Pada usia 2 tahun, sebanyak seperlima bagian dari sel-sel germinal testis telah mengalami
kerusakan,sedangkan pada usia 3 tahun hanya sepertiga sel-sel germinal yang masih
normal. Kerusakan ini makin lama makin progresif dan akhirnya testis menjadi mengecil
.karena sel-sel leydig sebagai penghasil hormone androgen tidak ikut rusak, maka potensi
seksual tidak mengalami gangguan. Akibat lain yang ditimbulkan dari letak testis yang
tidak berada di skrotum adalah mudah terpuntir (torsio), mudah terkena trauma, dan lebih
mudah mengalami degenerasi maligna.
Maifestasi Klinis
Pasien biasanya dibawa berobat karena tidak dijumpai testis di kantong skrotum,
sedangkan pada pasien dewasa mengeluh karena infertilitas yaitu belum mempunyai anak
setelah kawin beberapa tahun. Kadang-kadang merasa ada benjolan di perut bagian
bawah yang disebabkan testis maldesensus mengalami trauma, mengalami torsio, atau
berubah menjadi tumor testis. Inspeksi pada region skrotum terlihat hipoplasia kulit
skrotum karena tidak pernah ditempati oleh testis. Pada palpasi, testis tidak teraba
dikantong skrotum melainkan berada di inguinal atau ditempat lain.
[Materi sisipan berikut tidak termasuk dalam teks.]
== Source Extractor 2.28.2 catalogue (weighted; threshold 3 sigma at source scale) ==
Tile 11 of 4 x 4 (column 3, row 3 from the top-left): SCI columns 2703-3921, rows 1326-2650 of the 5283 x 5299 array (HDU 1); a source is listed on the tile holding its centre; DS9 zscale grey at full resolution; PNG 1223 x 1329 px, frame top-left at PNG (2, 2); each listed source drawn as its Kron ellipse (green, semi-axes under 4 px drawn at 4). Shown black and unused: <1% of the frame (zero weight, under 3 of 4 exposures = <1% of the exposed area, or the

Pada saat melakukan
palpasi untuk mencari keberadaan testis, jari tangan pemeriksa harus dalam keadaan
hangat, jika kedua buah testis tidak diketahui tempatnya harus dibedakan dengan
anorkismus bilateral (tidak mempunyai testis), untuk itu perlu dilakukan pemeriksaan
hormonal antara lain hormone testosterone, kemudian dilakukan uji dengan pemberian
hormone hCG (chorionic gonadotropin).
Keberadaan testis sering kali sulit ditentukan, apalagi testis yang letaknya intraabdominal
dan pada pasien yang gemuk. Untuk itu diperlukan bantuan beberapa sarana penunjang,
diantaranya adalah flebografi selektif atau diagnostic laparoskopi. Pmeriksaan
ultrasonografi untuk mencari letak testis sering kali tidak banyak manfaatnya sehingga
jarang dikerjakan. Melalui laparoskopi dicari keberadaan testis mulai dari fosa renalis
hingga annulus inguinalis internus, dan tentunya laparoskopi ini lebih dianjurkan
daripada melakukan eksplorasi dengan pembedahan terbuka.
Tatalaksana
Pada pronsipnya testis yang tidak berada di skrotum harus diturunkan ke tempatnya, baik
dengan cara medikamentosa maupun pembedahan. Dengan asumsi bahwa jika dibiarkan,
testis tidak dapat turun sendiri setelah usia 1 tahun sedangkan setelah udia 2 tahun terjadi
kerusakan testis yang bermakna, maka saat yang tepat untuk melakukan terapi adalah
pada usia 1 tahun.
Medikamentosa : pemberian hormonal pada kriptorkismus banyak memberikan hasil
terutama pada kelainan bilateral, sedangkan pada kelainan unilateral hasilnya masih
belum memuaskan. Obat yang sering dipergunakan adalah hormon hCG.
Pembedahan : tujuan operasi pada kriptorkismus adalah untuk mempertahankan fertilitas,
mencegah timbulnya degenerasi maligna, mencegah kemungkinan terjadinya torsio testis,
melakukan koreksi hernia. Operasi yang dikerjakan adalah orkidopeksi yaitu meletakan
testis ke dalam skrotum dengan melakukan fiksasi pada kantong sub dartos.